Marcionilio explicou como o sistema funciona e como é feita a segurança dos dados obtidos: “Os dados são criptografados e invioláveis, o sistema central processa as informações automaticamente e é possível ver o fluxo transportado via sistema, tanto a prefeitura, quanto o Consórcio Fênix, podem ter acesso a esses dados”.

As empresas que têm a concessão pública no Consórcio Fênix controlam os números dos usuários na cidade por meio de um sistema chamado SIGOM, operado pela Empresa 1, de Minas Gerais.

O vereador Renato Geske (PL), que é relator na CPI, questionou se a Empresa 1, sabe se a prefeitura confere esses dados, Marcionilio explicou que não sabe qual uso dessa informação está sendo feito pela Prefeitura.

Renato disse que o depoimento foi bem técnico e muito importante para que os vereadores entendessem como é feito o processo de bilhetagem: “Agora precisamos verificar se os dados são corretos, mas no momento não tenho nenhuma desconfiança em relação ao sistema”, afirmou.

O vereador Afrânio (PSOL), afirmou que o município não pode perder o controle, pois se não há controle, fica refém de quem controla a tecnologia, que nesse caso é o Consórcio Fênix: “Se ficar refém do sistema, quem pagará a conta é o usuário”.

O vereador Lino Peres (PT), relembrou outra oitiva, onde o Secretário Marcelo disse que tinha apenas 5 dias no final do ano para analisar o relatório do ano todo e entregar para o Conselho, que por suas vez tinha menos de 24 horas para analisar antes da votação do aumento da passagem: “Se os dados estão disponíveis, podem ser conferidos pela Prefeitura a qualquer momento, precisamos conferir se isso está sendo feito, precisamos dessa transparência”.

A Empresa 1 atua em Florianópolis há 11 anos e presta atendimento remoto. Marcionilio explicou que outros dados, como óleo, manutenção, não está incluso nos cálculos do software, somente a bilhetagem. A empresa provê o software, ensina a usar e dá todo o suporte caso haja algum problema, mas a operação é feita pelo Consórcio Fênix.

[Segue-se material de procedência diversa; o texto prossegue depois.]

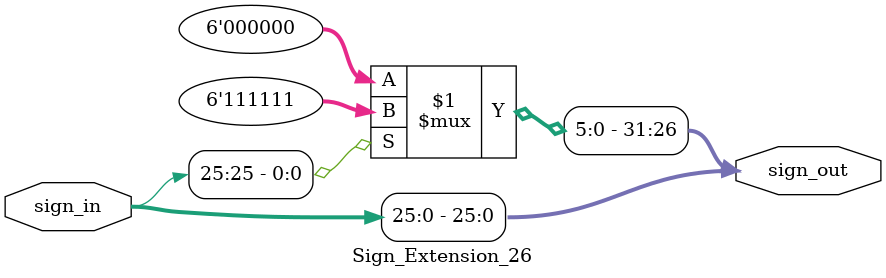
<source format=v>
module Sign_Extension_26 (sign_in, sign_out);
	input [25:0] sign_in;
	output [31:0] sign_out;
	assign sign_out[25:0]=sign_in[25:0];
	assign sign_out[31:26]=sign_in[25]?6'b111111:6'b0;
endmodule

</source>
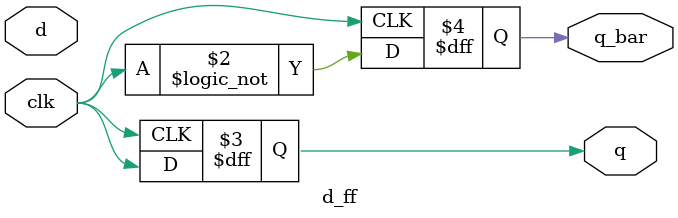
<source format=v>
module d_ff ( d, clk, q, q_bar);
 
input d ,clk;
output q, q_bar;
 
wire d ,clk;
reg q, q_bar;
 
// assign d = 1'b1;
 
always @ (posedge clk)
begin
q <= clk;
q_bar <= ! clk;
end
 
endmodule

// force clk 0 0 ns, 1 10 ns -repeat 20 ns
</source>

A CPI do Transporte Coletivo da Câmara Municipal de Florianópolis investiga se existem irregularidades no transporte coletivo da Capital referentes ao processo de licitação para a concessão do serviço, ao aumento da tarifa ao longo dos anos, de transporte e também na falta de utilização dos terminais da região continental e do bairro Saco dos Limões.

Nas próximas duas semanas, serão ouvidos os Secretários, Michel Mittmann e o ex-secretário Marcelo Silva, que já depôs como integrante do Conselho de Mobilidade Urbana. Os membros da CPI também irão até o centro de operações do Consórcio Fênix para ver como funciona e tirar dúvidas.